Tuesday, January 31, 2012

Feeling "Bun" Move


Since we are not finding out the sex of the baby, I decided to start calling him/her “Bun.” I really do not like saying “it” and since there is a saying ‘you have a bun in the oven’ I decided that bun is the name until birth. I’m sure Bun will probably be a nickname for life though! 

It’s so exciting to feel Bun move! I began to feel Bum move for a little over a month now. I am 19 weeks today (Jan 26th) and today marks 5 months till we are due. Exciting day! So anyway, when I first felt Bun move I was not sure that that is what I was feeling. I didn’t know if it was growing pains or gas, but I knew that I had never felt this feeling before. Now that it has been a month and Bun has grown and gotten stronger I know for a fact that that is what I am feeling. It’s so cool and amazing at the same time. One night Shawn had his hand on my belly for like 15 minutes trying to feel Bun move and he couldn’t. I can sometimes feel Bun move on the outside but I have to really be paying attention to when I feel kicking going on, on the inside and then I try to feel on the outside.

Exercise objective ->
Copy the pregnancy blog post word for word from "It’s so exciting" up to and including "on the outside.". The data that follows comes from a separate source.

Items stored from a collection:

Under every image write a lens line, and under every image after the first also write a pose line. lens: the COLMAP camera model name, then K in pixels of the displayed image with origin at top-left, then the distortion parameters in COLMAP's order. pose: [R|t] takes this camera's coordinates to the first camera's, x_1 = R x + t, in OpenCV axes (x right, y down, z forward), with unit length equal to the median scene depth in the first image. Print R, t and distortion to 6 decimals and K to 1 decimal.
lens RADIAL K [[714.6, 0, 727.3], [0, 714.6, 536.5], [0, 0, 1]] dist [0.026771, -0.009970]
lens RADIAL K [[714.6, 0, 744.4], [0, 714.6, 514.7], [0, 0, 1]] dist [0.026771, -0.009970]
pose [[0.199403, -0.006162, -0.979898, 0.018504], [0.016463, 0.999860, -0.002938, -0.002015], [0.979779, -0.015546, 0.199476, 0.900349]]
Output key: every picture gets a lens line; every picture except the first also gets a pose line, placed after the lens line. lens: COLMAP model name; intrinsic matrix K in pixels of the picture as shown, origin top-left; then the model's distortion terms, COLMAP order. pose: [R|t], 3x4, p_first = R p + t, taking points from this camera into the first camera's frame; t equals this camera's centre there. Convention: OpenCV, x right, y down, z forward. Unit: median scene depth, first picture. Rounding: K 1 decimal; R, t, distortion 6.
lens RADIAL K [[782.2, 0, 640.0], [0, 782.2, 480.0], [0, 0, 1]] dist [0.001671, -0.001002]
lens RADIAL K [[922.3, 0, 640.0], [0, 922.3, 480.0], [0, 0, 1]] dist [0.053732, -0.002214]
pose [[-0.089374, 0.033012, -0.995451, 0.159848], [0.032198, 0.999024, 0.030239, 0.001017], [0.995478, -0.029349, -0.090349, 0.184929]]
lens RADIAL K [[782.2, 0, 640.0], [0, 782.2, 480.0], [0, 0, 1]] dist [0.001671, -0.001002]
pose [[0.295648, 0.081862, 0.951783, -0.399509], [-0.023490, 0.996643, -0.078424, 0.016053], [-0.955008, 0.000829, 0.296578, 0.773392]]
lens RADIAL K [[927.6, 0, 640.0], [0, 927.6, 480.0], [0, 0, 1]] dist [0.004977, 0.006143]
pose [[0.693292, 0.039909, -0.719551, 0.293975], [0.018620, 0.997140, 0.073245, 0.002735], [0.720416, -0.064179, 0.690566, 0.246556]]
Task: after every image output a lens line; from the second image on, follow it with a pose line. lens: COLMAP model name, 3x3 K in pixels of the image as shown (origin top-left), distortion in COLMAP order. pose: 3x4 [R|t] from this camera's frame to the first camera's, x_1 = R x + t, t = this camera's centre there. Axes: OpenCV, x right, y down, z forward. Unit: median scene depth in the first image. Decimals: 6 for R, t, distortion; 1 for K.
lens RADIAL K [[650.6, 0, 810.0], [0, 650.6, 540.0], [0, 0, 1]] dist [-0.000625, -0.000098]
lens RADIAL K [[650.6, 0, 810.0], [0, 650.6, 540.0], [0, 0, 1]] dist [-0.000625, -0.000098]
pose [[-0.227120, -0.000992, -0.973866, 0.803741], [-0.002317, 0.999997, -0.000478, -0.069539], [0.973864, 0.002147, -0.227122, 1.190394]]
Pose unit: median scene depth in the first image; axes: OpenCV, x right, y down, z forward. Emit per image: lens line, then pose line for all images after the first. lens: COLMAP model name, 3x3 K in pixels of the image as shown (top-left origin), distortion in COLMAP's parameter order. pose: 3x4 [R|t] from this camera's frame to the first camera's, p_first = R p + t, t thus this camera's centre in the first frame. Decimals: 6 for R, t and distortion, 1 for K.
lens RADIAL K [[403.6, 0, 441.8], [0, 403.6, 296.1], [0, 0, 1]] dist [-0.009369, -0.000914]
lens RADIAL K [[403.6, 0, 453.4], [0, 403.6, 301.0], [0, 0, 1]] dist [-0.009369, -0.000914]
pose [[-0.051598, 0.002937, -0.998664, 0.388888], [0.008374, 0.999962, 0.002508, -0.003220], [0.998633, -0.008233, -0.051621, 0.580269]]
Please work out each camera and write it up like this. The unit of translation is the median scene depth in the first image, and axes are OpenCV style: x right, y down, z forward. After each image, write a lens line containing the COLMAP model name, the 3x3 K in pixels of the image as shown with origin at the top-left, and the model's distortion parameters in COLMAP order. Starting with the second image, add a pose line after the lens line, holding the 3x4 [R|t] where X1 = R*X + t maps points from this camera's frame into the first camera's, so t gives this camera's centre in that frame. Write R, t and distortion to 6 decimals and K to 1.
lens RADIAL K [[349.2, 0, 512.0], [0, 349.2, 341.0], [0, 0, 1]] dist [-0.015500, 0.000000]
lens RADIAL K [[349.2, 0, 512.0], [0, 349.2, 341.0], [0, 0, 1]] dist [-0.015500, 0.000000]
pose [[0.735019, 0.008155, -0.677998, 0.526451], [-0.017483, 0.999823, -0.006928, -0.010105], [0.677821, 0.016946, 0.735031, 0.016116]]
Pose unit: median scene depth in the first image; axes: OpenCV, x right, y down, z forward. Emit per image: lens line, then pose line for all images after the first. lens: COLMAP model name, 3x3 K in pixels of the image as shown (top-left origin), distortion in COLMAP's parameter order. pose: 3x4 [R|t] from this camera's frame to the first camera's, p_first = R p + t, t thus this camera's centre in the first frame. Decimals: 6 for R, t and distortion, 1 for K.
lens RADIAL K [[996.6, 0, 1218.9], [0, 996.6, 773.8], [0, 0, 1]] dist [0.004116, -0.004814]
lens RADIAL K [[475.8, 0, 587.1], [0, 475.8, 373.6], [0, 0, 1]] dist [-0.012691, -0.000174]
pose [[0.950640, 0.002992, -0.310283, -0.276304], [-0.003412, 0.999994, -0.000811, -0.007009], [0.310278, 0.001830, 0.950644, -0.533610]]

Response area ->
It’s so exciting to feel Bun move! I began to feel Bum move for a little over a month now. I am 19 weeks today (Jan 26th) and today marks 5 months till we are due. Exciting day! So anyway, when I first felt Bun move I was not sure that that is what I was feeling. I didn’t know if it was growing pains or gas, but I knew that I had never felt this feeling before. Now that it has been a month and Bun has grown and gotten stronger I know for a fact that that is what I am feeling. It’s so cool and amazing at the same time. One night Shawn had his hand on my belly for like 15 minutes trying to feel Bun move and he couldn’t. I can sometimes feel Bun move on the outside but I have to really be paying attention to when I feel kicking going on, on the inside and then I try to feel on the outside.